Pour leur première réunion virtuelle avec Joe Biden, les dirigeants du G7 se sont engagés vendredi à revenir au multilatéralisme, malmené sous Donald Trump, en commençant par le partage des vaccins avec les pays pauvres. Un mois après son arrivée à la Maison-Blanche avec la promesse d’une diplomatie aux antipodes des années Trump, le démocrate a participé à ses premières réunions internationales en deux temps. Il a d’abord pris part à une visioconférence avec les dirigeants de France, du Royaume-Uni, d’Allemagne, d’Italie, du Japon, du Canada et les chefs de l’Union européenne, dominée par la réponse à la pandémie, qui a fait plus de 2,4 millions de morts dans le monde. Il s’est ensuite exprimé devant la Conférence sur la sécurité de Munich, une première pour un président américain lors de cet évènement annuel réunissant chefs d’État, diplomates et spécialistes de la sécurité.

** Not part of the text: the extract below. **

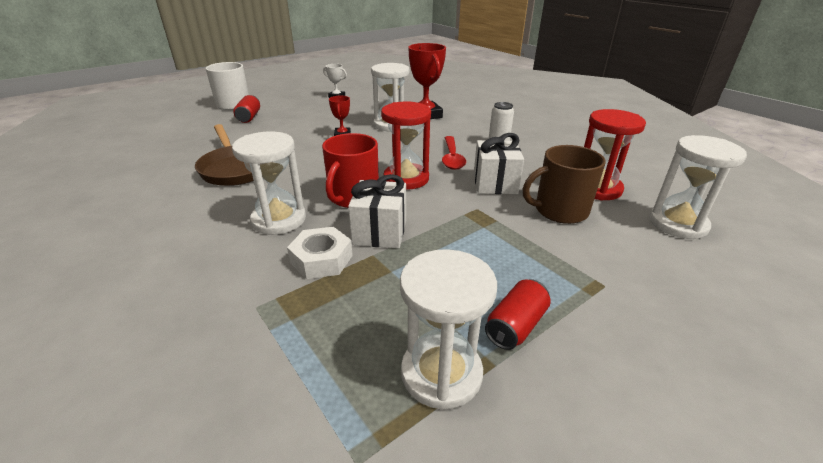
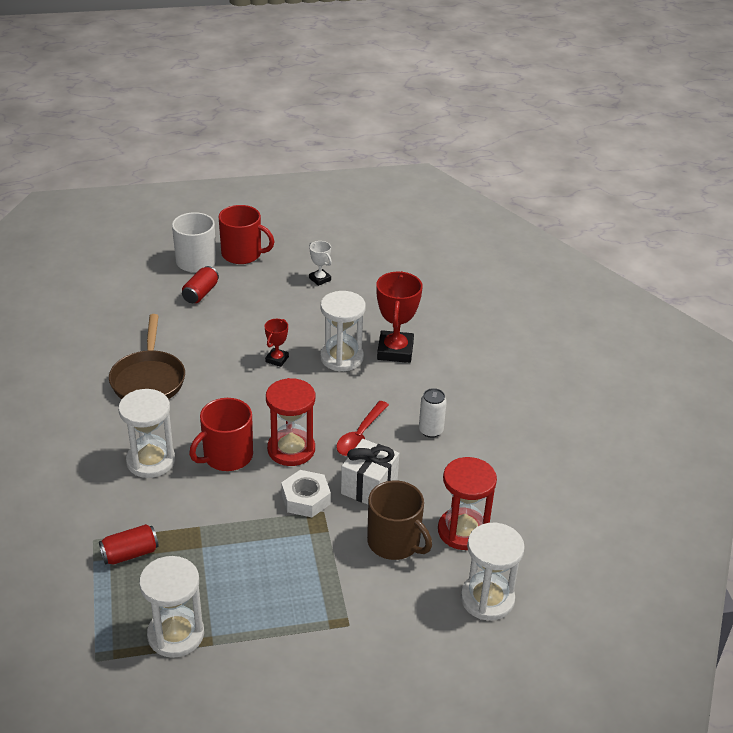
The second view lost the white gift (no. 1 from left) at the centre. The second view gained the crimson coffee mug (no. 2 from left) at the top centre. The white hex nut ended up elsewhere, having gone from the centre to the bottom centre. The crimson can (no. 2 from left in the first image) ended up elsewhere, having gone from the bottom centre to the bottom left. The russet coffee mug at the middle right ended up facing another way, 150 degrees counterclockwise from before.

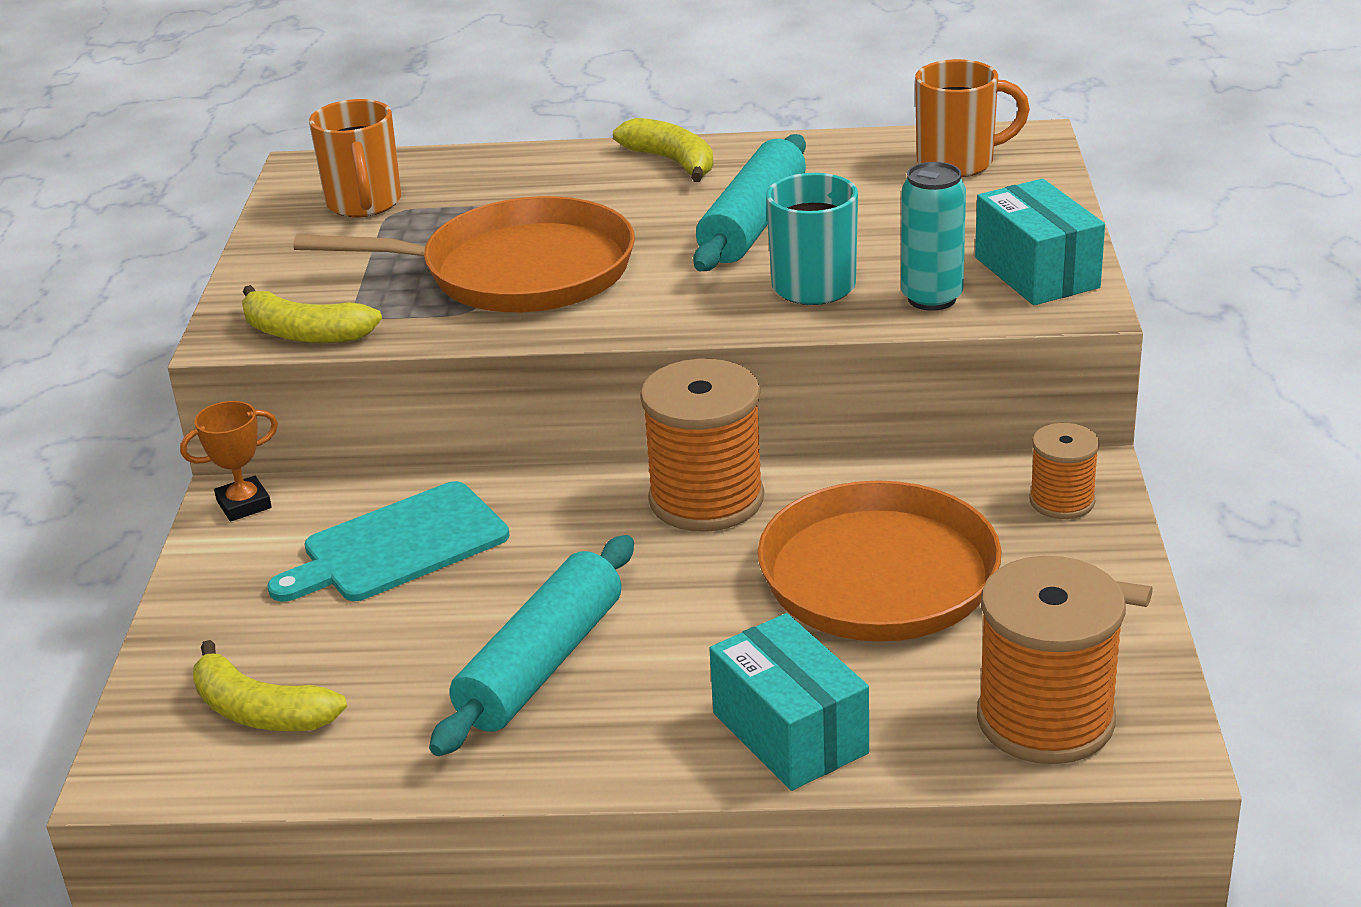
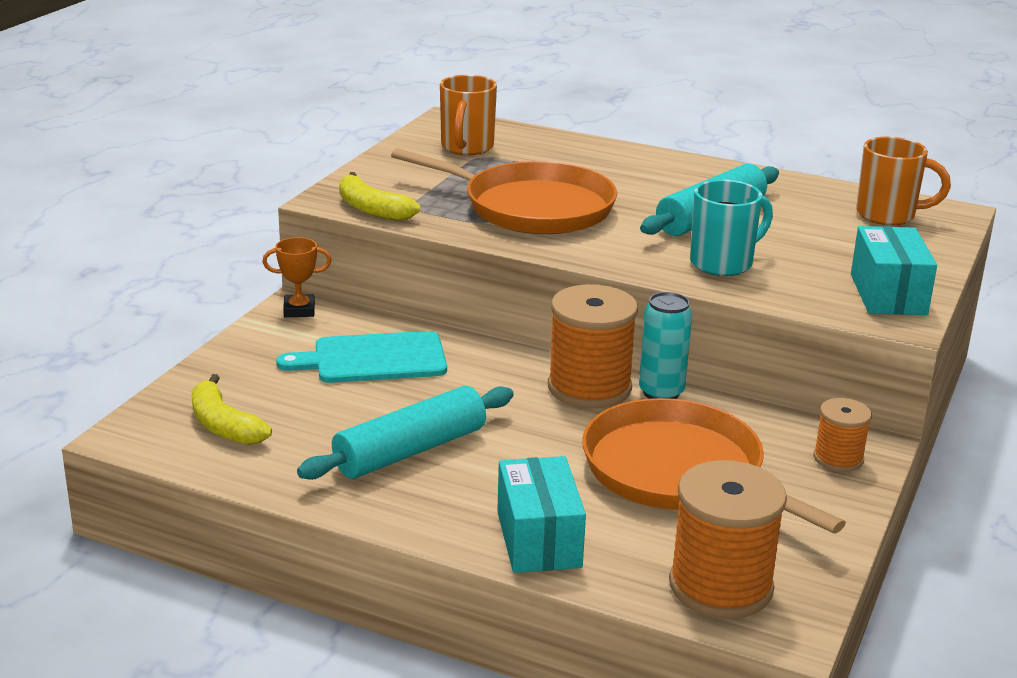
The second view lost the yellow banana (no. 3 from left) at the top centre. The turquoise can ended up elsewhere, having gone from the top right to the centre.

Dans leur communiqué, les dirigeants ont annoncé plus que doubler leur soutien collectif à la vaccination anti-COVID-19, à 7,5 milliards de dollars, notamment via le programme onusien COVAX, piloté par l’Organisation mondiale de la santé (OMS) que Washington vient de réintégrer après le départ à grand fracas voulu par Donald Trump.

— Agence France-Presse

À 90 ans, une Américaine marche 10 km dans la neige pour se faire vacciner

Avec une détermination sans faille, une Américaine nonagénaire a bravé le froid en marchant 10 kilomètres dans la neige pour se faire vacciner contre la COVID-19 à Seattle, ont rapporté les médias locaux. Fran Goldman, 90 ans, ne parvenait pas à trouver un rendez-vous pour recevoir sa première dose du vaccin contre le coronavirus, donc, lorsqu’un créneau lui a été attribué dimanche dernier, il était hors de question que les intempéries la détournent de son objectif, a- t-elle raconté au journal Seattle Times. Malgré l’épaisse couche de neige qui s’était déposée sur la ville, rendant un trajet en voiture impossible, Mme Goldman a enfilé ses bottes, saisi ses bâtons de marche, et n’a pas hésité à parcourir, à l’aller et au retour, les 5 kilomètres qui la séparaient de la clinique qui administrait les vaccins. « Ce n’était pas facile, c’était un défi », a confié Mme Goldman au quotidien, précisant qu’elle s’était fait poser une prothèse de la hanche l’année dernière. Fran Goldman est effectivement arrivée avec 5 minutes de retard à son rendez-vous. « Elle est vraiment admirable et elle possède cette mentalité la conduisant à ne pas se laisser bloquer par l’adversité », a commenté sa fille, Ruth Goldman, auprès du Seattle Times.